Action item. Search term "timo": copy each line of the records that contains it.
Material for this exercise START
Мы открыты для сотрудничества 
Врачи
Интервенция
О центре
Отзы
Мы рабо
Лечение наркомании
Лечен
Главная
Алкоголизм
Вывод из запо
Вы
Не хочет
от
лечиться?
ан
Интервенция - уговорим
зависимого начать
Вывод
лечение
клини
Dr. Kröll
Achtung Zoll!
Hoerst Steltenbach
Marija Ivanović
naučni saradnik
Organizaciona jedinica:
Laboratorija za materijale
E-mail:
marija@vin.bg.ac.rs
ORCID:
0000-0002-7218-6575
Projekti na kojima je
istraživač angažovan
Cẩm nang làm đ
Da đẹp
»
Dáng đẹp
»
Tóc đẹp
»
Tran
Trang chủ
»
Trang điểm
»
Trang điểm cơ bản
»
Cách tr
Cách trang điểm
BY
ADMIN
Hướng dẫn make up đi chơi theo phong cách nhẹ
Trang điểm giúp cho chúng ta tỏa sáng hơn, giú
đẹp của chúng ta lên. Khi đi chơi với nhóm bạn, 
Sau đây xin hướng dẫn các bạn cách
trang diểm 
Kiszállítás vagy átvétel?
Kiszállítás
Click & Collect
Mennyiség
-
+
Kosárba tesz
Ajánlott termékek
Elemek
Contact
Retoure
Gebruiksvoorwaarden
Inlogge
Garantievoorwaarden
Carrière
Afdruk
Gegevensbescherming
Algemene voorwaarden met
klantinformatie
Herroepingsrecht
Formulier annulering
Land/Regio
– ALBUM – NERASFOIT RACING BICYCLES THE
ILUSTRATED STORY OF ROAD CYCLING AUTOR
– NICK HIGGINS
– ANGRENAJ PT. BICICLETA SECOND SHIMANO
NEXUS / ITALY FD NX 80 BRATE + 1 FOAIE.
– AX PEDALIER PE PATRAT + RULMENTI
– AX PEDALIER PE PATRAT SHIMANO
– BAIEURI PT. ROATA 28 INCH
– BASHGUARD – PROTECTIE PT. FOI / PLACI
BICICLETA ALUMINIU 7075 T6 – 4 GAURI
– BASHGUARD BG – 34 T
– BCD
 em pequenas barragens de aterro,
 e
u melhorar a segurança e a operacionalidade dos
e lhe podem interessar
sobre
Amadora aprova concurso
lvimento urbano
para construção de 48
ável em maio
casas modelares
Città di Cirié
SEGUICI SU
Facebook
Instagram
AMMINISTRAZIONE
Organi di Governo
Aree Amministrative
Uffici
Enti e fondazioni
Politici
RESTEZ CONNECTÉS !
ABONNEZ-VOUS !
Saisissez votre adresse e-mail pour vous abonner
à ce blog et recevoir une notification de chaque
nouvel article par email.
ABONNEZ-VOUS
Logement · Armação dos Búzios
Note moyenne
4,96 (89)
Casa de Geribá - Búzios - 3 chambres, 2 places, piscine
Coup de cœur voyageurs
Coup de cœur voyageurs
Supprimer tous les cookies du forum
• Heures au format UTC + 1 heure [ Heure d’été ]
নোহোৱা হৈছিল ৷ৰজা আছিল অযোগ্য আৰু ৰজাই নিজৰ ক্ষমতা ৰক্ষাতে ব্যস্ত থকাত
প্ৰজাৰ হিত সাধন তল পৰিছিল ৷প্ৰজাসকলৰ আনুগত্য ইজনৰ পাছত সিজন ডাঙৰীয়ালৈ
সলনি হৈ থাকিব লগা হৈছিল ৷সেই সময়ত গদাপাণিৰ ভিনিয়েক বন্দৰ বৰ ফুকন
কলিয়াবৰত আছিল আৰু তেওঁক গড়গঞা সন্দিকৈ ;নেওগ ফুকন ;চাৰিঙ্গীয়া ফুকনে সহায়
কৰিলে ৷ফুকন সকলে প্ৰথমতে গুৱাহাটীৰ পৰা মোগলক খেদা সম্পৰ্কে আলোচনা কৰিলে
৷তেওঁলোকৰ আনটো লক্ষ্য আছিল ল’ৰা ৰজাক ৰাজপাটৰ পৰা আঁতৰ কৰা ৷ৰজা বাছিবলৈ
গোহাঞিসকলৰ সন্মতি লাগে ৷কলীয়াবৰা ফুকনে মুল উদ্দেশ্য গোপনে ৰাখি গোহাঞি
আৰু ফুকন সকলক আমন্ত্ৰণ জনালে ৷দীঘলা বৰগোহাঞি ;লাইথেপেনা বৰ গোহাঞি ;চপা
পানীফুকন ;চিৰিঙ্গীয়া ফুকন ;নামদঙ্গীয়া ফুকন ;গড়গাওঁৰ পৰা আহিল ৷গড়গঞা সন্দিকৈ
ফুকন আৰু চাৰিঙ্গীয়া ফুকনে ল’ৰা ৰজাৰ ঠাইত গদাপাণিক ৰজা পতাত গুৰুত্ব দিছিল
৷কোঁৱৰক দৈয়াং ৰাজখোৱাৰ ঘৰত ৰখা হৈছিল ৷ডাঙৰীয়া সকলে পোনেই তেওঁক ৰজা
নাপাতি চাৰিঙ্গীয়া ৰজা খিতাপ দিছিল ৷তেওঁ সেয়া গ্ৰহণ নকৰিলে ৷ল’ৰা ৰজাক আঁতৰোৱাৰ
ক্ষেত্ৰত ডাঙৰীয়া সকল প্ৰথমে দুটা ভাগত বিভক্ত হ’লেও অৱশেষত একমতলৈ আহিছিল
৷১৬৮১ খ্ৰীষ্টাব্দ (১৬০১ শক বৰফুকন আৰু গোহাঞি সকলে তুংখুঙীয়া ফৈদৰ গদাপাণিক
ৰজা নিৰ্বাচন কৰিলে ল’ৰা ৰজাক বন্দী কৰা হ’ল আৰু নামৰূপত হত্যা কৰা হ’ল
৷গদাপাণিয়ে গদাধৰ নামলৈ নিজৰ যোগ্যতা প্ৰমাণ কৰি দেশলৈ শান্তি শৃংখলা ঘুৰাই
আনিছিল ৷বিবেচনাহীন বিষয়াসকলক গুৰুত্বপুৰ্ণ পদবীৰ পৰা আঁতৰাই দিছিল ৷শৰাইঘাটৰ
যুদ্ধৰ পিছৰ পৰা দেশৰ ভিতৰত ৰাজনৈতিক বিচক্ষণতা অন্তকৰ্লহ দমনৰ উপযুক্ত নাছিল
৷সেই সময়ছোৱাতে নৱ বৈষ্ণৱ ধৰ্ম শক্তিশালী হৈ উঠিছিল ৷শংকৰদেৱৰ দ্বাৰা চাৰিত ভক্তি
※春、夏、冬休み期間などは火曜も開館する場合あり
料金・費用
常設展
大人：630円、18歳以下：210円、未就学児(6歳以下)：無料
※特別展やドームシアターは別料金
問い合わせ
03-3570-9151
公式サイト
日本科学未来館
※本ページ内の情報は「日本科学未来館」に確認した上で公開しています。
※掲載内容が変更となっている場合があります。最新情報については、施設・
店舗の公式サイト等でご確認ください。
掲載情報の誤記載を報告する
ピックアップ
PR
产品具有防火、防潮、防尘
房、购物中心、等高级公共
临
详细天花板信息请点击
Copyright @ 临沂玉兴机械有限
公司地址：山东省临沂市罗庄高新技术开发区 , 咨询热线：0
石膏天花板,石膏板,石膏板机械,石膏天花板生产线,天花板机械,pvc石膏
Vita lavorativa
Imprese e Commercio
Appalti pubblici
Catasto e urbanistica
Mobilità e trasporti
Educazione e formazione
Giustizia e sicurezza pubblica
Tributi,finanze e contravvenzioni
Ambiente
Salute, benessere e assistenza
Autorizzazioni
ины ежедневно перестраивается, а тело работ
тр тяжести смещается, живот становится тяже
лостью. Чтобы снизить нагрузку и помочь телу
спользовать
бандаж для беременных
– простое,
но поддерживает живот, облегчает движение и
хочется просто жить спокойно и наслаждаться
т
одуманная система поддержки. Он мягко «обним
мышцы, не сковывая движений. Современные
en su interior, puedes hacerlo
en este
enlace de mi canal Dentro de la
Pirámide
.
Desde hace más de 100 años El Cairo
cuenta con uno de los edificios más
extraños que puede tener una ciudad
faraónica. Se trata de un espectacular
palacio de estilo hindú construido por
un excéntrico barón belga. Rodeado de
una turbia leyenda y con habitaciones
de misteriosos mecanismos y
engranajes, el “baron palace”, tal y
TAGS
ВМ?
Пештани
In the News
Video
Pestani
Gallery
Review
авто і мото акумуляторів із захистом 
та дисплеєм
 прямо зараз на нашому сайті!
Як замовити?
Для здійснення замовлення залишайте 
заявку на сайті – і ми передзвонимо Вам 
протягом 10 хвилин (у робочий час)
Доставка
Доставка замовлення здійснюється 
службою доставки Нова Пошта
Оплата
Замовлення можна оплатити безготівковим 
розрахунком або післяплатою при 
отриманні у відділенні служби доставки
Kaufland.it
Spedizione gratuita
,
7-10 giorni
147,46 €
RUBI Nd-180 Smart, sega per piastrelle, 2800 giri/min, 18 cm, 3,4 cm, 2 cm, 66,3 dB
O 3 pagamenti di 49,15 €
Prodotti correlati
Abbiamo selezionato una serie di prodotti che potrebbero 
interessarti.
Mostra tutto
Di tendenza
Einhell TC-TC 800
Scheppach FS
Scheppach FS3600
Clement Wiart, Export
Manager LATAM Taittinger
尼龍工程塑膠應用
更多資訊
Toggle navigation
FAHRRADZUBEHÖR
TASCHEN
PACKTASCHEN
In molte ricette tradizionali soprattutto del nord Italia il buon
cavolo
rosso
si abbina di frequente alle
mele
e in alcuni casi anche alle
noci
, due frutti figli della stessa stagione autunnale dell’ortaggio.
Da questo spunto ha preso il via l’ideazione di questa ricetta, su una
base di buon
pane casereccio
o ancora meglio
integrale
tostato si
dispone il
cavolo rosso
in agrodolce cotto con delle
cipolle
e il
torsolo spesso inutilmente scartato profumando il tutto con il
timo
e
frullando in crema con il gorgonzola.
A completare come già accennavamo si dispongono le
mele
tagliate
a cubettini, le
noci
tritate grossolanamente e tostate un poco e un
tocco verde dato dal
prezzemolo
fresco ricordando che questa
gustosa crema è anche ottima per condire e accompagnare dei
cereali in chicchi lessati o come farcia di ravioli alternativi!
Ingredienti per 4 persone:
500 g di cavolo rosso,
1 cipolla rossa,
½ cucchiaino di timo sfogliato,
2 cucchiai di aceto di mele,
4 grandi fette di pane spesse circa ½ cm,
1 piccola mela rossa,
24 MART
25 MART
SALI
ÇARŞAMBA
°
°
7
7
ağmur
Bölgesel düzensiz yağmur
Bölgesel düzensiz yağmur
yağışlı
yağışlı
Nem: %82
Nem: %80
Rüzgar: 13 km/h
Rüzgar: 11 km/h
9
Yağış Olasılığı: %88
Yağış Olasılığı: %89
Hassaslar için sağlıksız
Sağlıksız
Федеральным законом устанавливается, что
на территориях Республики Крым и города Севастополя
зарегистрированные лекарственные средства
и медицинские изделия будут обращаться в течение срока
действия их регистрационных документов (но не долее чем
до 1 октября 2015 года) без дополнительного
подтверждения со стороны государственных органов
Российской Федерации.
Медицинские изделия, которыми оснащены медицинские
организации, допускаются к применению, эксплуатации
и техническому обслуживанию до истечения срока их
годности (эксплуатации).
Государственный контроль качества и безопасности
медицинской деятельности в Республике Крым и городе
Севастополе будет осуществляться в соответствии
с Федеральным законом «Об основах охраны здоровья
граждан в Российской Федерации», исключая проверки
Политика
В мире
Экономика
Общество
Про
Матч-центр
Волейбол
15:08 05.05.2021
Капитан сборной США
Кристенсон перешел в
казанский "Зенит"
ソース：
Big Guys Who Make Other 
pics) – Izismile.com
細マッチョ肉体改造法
Material for this exercise END
Result.
timo
½ cucchiaino di timo sfogliato,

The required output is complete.